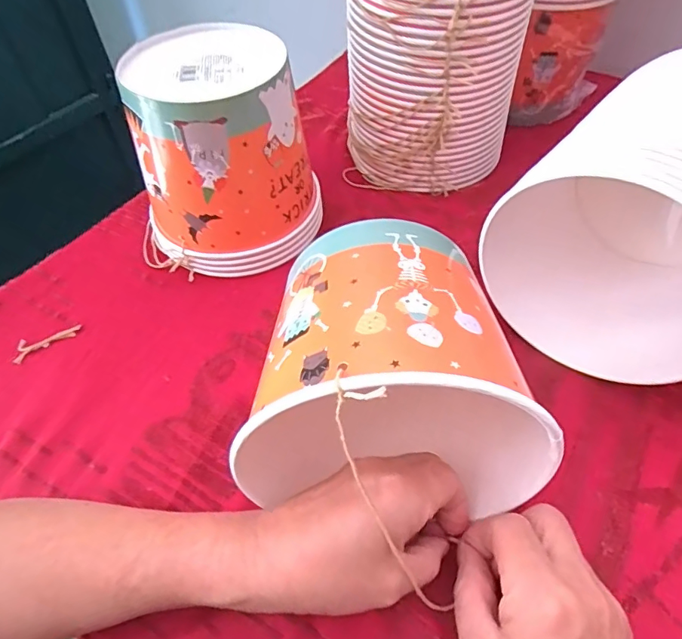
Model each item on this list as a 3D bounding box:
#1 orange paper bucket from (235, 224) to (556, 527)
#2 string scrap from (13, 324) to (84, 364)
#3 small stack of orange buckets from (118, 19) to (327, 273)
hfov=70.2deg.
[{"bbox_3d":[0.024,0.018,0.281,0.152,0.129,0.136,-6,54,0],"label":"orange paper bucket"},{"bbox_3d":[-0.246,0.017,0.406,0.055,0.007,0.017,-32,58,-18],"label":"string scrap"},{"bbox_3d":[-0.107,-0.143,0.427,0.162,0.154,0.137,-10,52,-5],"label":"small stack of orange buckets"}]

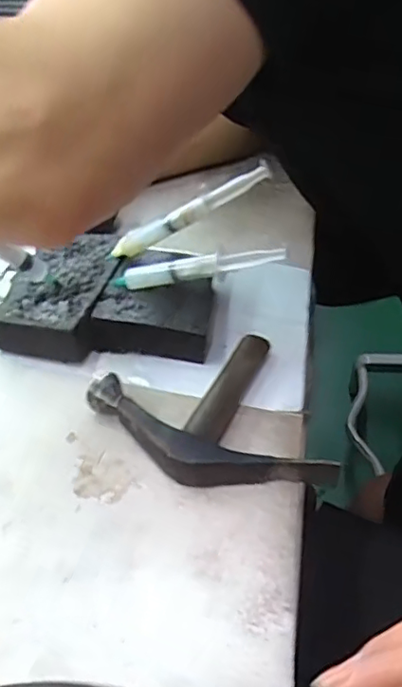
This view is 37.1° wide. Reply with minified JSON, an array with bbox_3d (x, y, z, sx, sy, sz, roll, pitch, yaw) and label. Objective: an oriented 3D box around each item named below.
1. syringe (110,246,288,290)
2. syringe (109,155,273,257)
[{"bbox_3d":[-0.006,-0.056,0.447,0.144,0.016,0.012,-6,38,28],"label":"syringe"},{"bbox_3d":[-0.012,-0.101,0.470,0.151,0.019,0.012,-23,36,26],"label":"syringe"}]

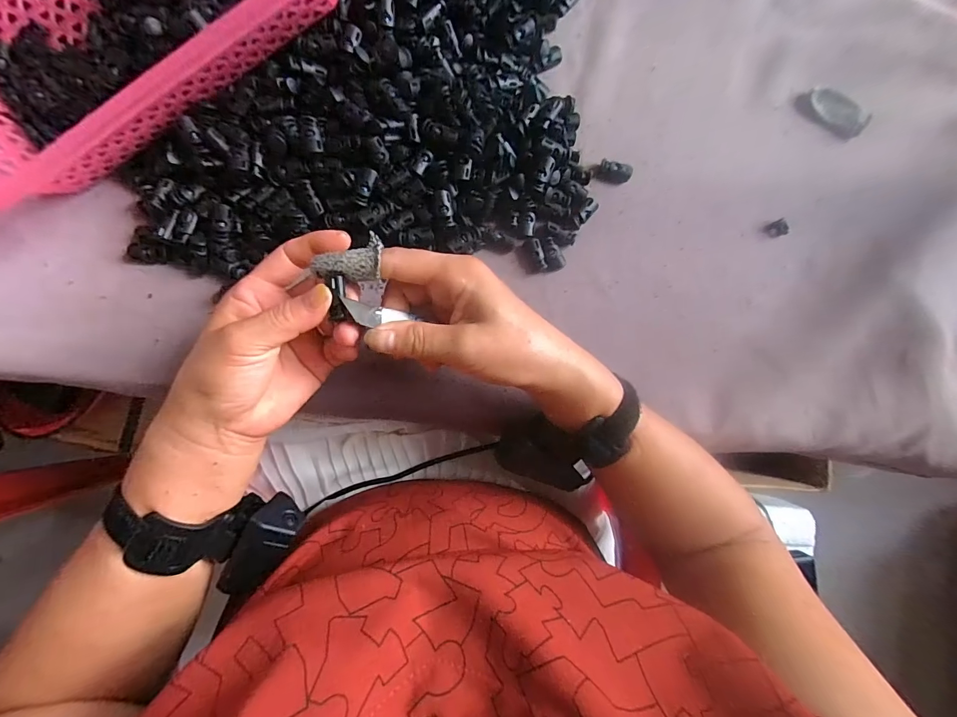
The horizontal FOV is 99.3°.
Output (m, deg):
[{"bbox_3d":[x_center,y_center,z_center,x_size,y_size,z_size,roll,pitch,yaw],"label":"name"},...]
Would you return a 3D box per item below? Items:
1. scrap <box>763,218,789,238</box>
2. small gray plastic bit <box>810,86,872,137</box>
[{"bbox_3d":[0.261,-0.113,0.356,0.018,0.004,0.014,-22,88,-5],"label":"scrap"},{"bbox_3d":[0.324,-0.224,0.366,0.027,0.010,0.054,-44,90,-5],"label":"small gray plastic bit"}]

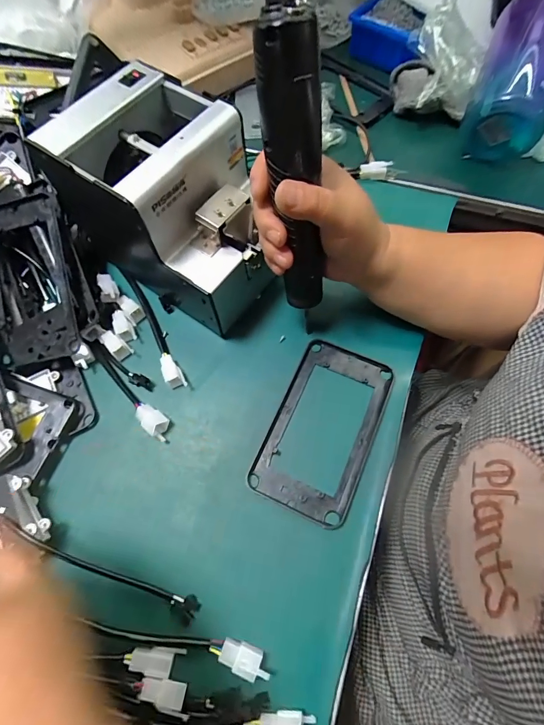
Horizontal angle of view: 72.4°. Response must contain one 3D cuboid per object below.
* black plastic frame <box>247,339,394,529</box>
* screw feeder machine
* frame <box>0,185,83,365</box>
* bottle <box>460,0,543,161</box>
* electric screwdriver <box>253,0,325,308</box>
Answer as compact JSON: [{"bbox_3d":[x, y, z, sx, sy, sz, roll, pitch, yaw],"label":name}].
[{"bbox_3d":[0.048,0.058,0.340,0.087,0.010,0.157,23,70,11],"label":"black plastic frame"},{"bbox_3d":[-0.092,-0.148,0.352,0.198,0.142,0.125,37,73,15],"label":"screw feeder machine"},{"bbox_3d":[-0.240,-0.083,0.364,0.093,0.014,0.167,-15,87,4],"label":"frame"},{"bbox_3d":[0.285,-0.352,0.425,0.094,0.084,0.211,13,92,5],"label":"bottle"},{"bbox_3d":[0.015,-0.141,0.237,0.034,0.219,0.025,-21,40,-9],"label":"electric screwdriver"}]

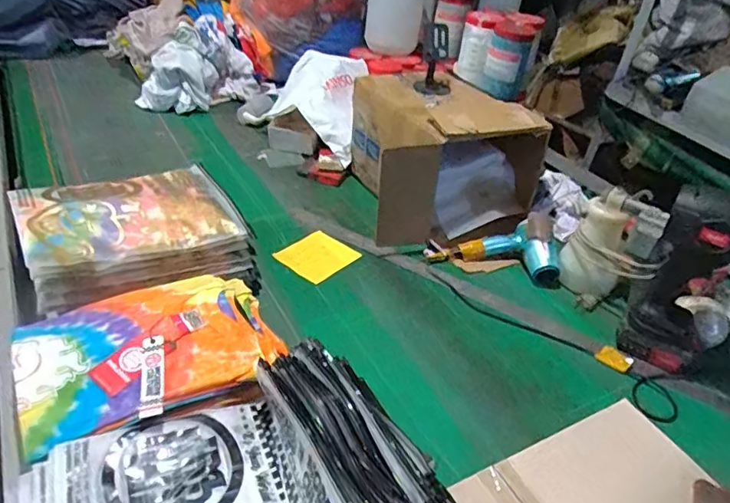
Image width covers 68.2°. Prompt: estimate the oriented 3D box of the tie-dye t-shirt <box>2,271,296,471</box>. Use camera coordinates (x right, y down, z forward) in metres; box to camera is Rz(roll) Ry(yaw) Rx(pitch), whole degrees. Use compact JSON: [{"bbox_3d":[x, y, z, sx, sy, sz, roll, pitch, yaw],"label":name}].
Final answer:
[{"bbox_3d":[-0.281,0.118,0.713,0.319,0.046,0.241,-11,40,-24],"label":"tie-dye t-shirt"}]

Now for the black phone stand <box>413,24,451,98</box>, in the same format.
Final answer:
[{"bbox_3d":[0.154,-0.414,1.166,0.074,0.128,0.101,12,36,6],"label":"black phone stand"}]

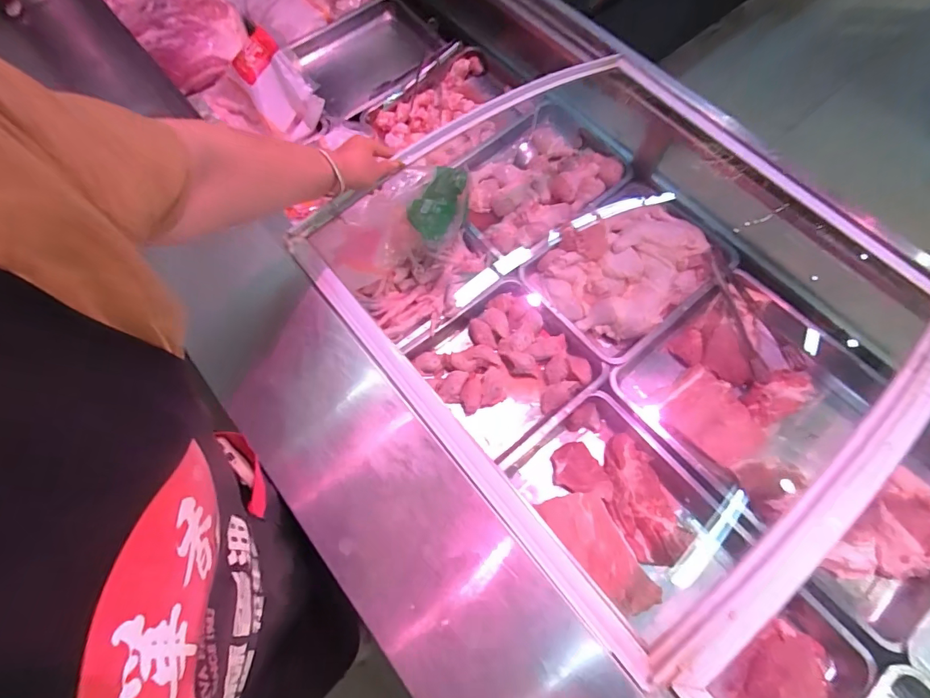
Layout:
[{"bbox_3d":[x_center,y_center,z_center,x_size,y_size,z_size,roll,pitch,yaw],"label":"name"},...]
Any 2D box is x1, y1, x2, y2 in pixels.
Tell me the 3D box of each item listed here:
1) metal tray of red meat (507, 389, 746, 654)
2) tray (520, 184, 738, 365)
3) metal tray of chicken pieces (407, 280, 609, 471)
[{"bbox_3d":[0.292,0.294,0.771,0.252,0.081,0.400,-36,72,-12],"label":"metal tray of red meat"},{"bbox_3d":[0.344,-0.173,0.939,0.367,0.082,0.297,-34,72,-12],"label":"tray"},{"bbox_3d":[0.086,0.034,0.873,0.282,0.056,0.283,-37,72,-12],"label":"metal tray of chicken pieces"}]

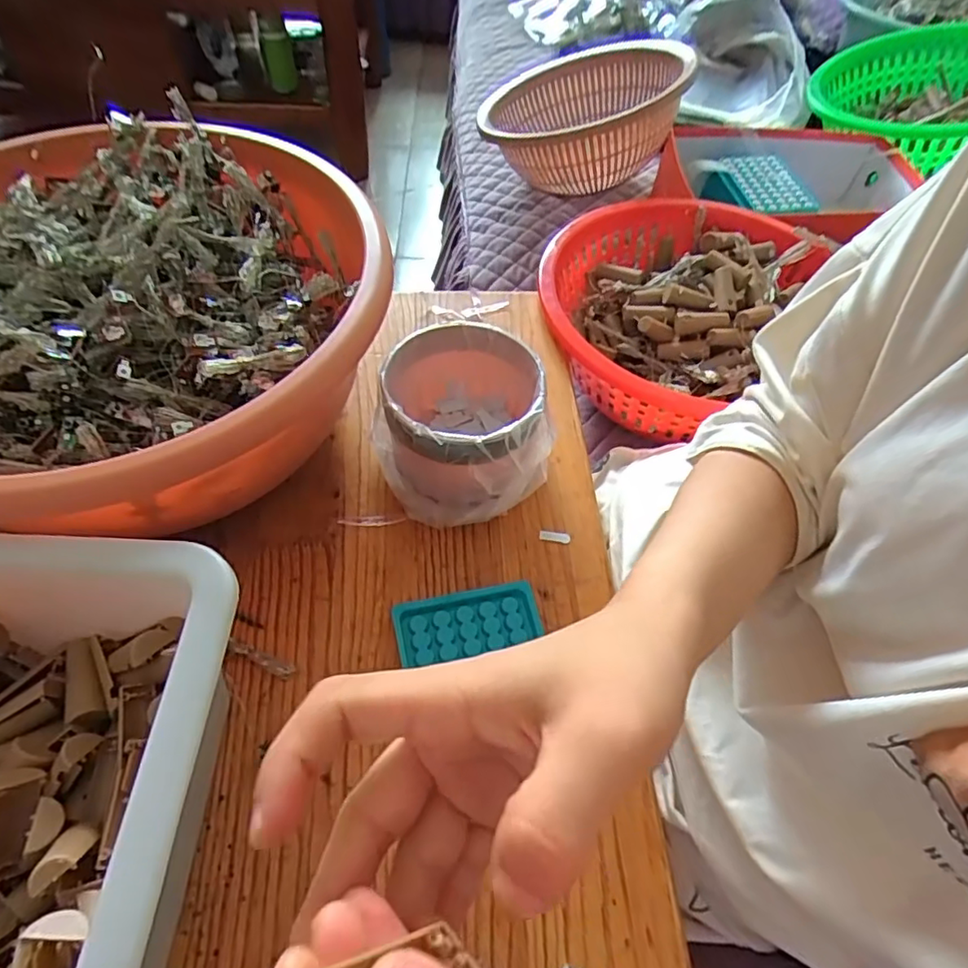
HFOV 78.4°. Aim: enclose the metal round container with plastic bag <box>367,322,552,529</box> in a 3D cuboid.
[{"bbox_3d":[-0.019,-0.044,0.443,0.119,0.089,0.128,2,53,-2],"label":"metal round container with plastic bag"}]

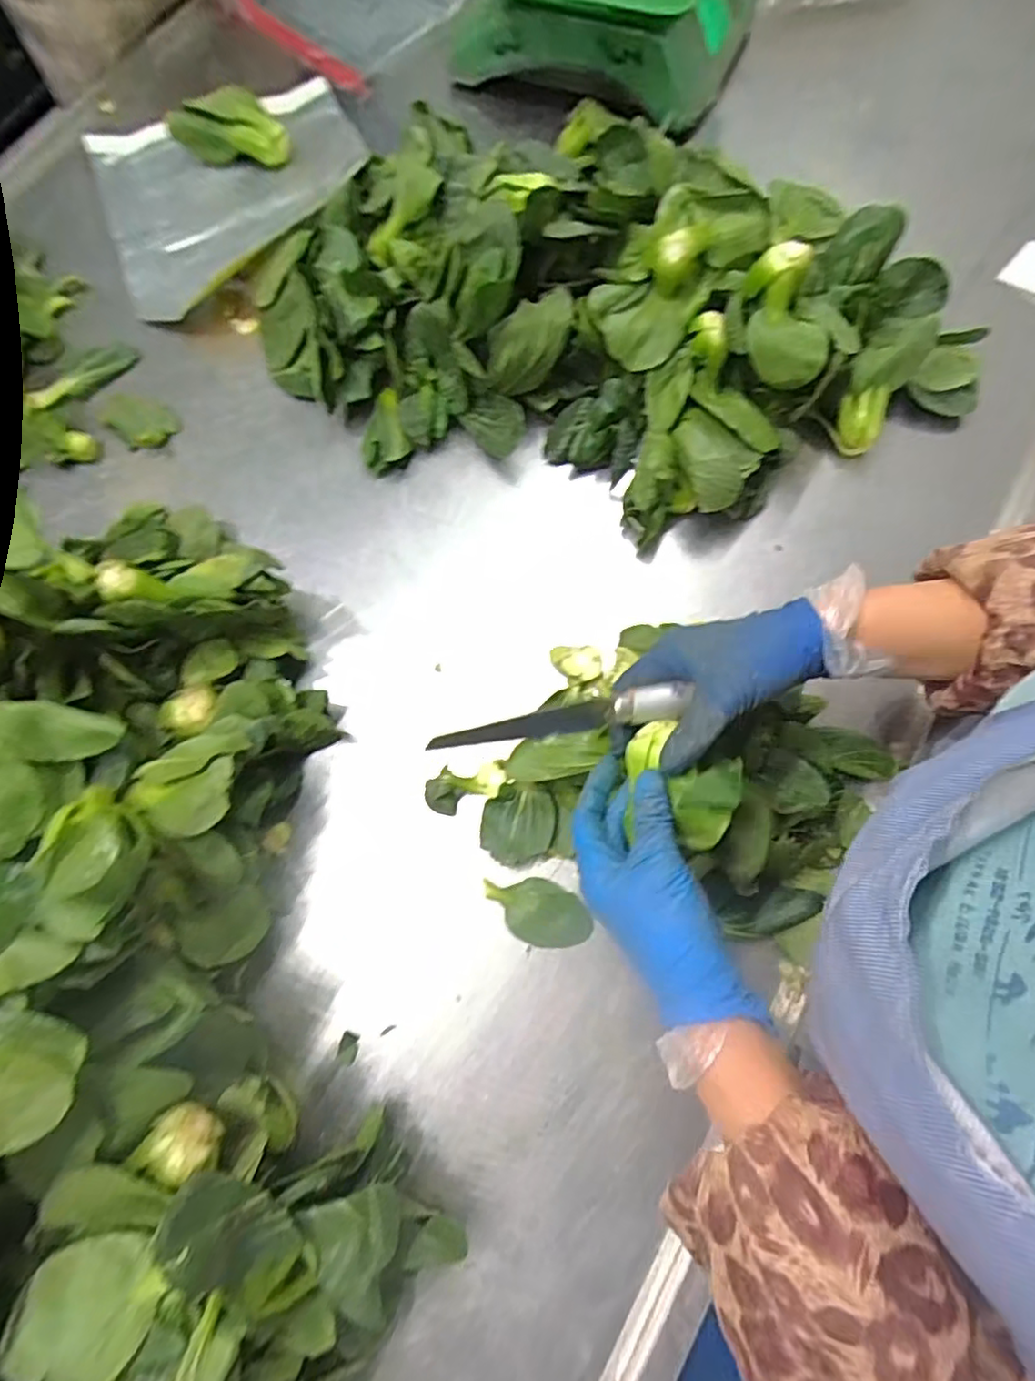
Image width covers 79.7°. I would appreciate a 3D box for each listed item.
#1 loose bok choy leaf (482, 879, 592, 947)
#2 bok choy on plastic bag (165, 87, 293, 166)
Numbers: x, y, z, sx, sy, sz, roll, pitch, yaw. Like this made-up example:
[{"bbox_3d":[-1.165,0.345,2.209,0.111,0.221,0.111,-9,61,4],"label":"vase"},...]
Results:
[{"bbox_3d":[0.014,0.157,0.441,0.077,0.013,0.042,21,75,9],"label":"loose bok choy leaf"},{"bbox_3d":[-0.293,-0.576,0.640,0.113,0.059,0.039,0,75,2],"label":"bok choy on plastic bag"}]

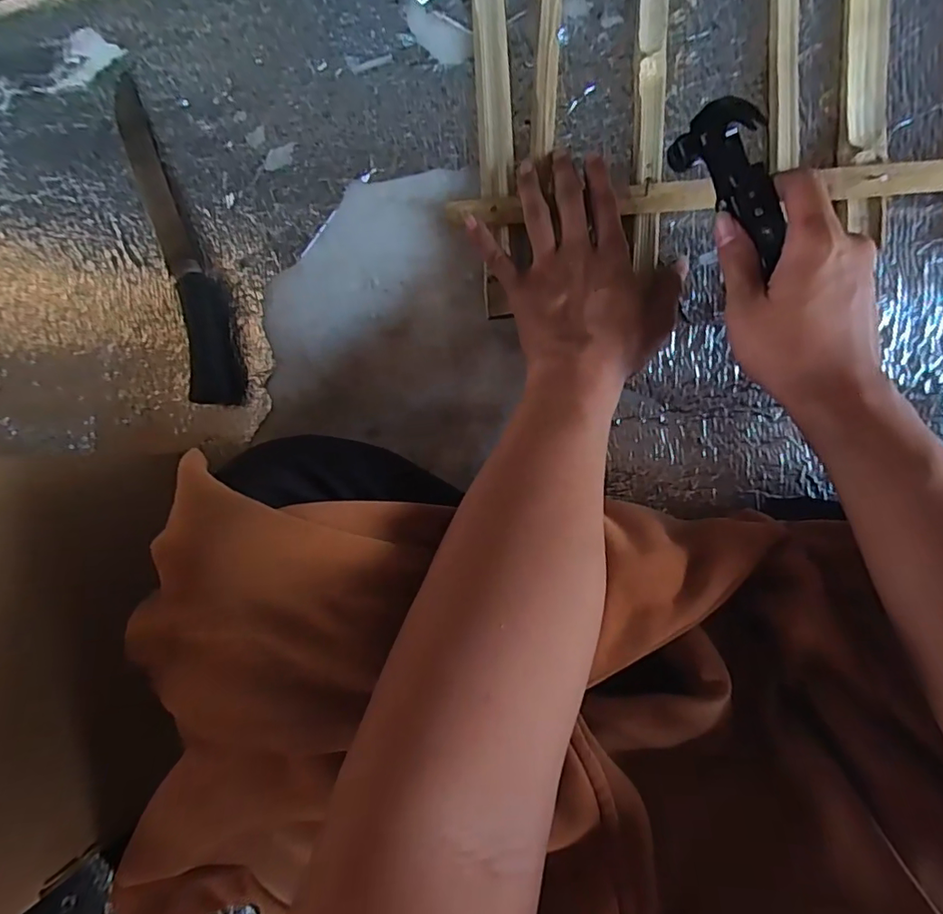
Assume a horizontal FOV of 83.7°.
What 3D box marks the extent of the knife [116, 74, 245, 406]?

## Task to complete:
What is the number of lines above that contain "covers"? Reply with that number only.

## Written answer:
2